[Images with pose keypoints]

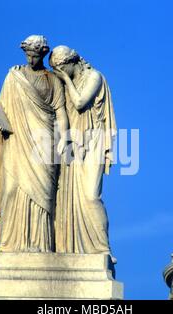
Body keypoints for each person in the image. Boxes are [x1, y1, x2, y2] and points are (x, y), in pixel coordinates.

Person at [0, 35, 68, 253]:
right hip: (16, 140)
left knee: (42, 196)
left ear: (43, 54)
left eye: (35, 55)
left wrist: (65, 139)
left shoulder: (53, 80)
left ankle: (41, 244)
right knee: (11, 190)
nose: (30, 58)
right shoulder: (14, 76)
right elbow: (1, 107)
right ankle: (10, 244)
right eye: (27, 54)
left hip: (44, 141)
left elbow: (60, 112)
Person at [49, 45, 117, 258]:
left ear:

● EXERCISE INSTRUCTIONS
Looking at the data above, count every line holding the word "left" and state only the count.

● RESULT OF THE EXERCISE
9